What a master at disconnect, without trying, an unfortunate outcome from childhood and numerous, countless sexual attacks from those I loved, trusted and looked up to. I totally disconnect from my body until it cannot be ignored any longer. Also an escape. Be it exercise, drugs, drink, shopping, food, you name it, too much of something may be an escape.
My drug of choice since the age of 8…food. I ate to numb. I ate so much I threw up in the night. Mom kept feeding me. It was all she could do, or would do. Chapter 2:EIGHT
The one thing comforting me has the potential to kill. The recent hospital stay gave me the scare I know I needed. Otherwise, I’d keep up with my life-long habit of pacifying my ache for love with food. Fill the hole up fast then everything is alright.

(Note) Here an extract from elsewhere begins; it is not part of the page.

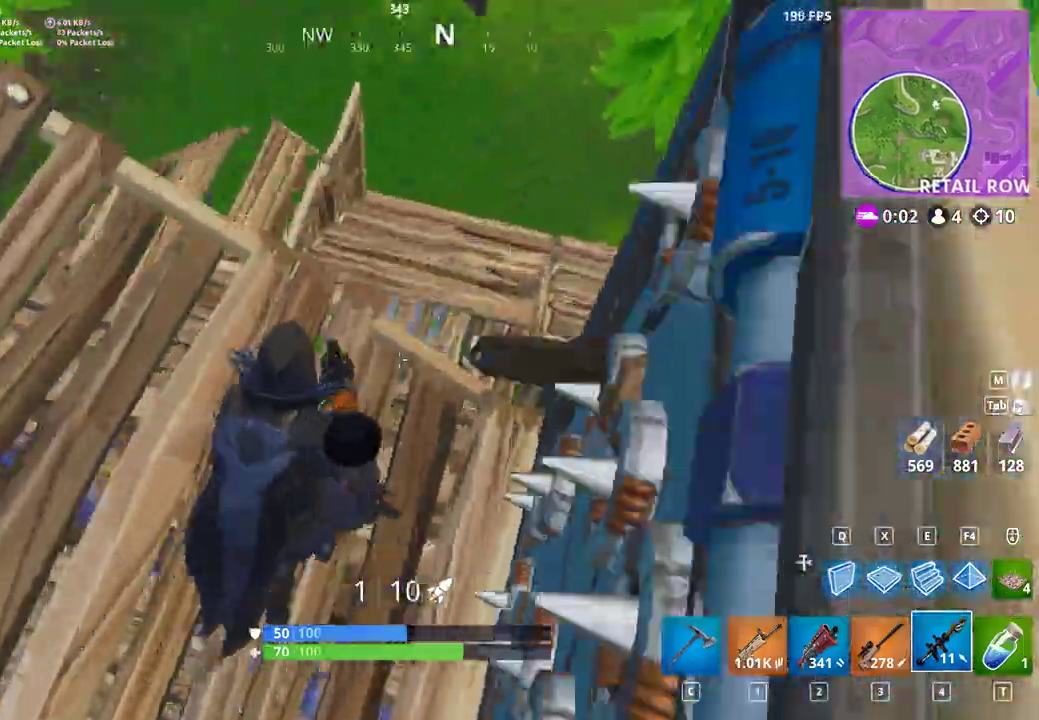
{"keys": ["a", "d", "shift"], "mouse": ["left"], "events": [[33, "d", "down"], [133, "w", "up"], [167, "mouse_mb5", "down"], [200, "a", "down"], [233, "d", "up"], [267, "mouse_mb5", "up"], [300, "mouse_left", "down"], [400, "mouse_left", "up"], [467, "mouse_left", "down"], [500, "d", "down"]]}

Except it isn’t. My war torn body has had enough of my tyranny. The fragile lining of my digestive tract bled out. I almost received two units of blood but my meek protests allowed time for blood counts to rise slowly so doctors knew the bleed had stopped. The diagnosis, internal bleed due to Meloxicam use.
With a serious demeanor, looking steadily into my eyes, the attending physician stated “No NSAIDS ever again. ” My GP confirmed this at the follow-up visit after discharge.
In order to heal the area bleeding, other precautions are needed in terms of diet and drink, the same ones as if treating GERD. Though the Meloxicam prescribed for my impinged shoulder caused the bleed, the surgery 30 years ago, and my need to over-fill, made me vulnerable to the medicine. That is my diagnosis. BUTCHERED
There’s no running off. Time to be here, present, in my body…my poor body. What I’ve done to it over the years, especially these last few when the tissues are wearing out and cannot take my abuse any longer. It is time to care deeply, go deeper, and truly connect within to my insides, a place I’ve been running from.